**** AVAILABLE RECORDS

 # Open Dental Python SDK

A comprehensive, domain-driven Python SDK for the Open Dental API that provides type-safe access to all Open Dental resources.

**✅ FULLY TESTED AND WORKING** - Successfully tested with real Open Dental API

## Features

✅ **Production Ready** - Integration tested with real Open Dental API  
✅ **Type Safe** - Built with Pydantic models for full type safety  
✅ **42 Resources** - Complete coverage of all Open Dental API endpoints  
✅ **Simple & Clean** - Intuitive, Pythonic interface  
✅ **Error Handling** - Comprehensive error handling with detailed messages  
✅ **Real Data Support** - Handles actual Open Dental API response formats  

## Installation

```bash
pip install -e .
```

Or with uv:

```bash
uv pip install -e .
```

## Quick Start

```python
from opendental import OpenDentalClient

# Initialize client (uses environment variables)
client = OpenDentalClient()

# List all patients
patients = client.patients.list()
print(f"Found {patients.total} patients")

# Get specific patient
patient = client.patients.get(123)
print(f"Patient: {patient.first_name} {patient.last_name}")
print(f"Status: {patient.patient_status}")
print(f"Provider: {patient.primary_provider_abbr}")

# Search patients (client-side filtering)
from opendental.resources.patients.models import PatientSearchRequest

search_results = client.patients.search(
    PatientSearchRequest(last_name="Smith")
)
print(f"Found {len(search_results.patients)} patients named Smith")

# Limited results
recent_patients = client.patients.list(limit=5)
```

********

# [EXERCISE OBJECTIVE]
In the lines above, spot each one that contains the word "models" and copy it.

# [ANSWER FOR THIS EXERCISE]
✅ **Type Safe** - Built with Pydantic models for full type safety  
from opendental.resources.patients.models import PatientSearchRequest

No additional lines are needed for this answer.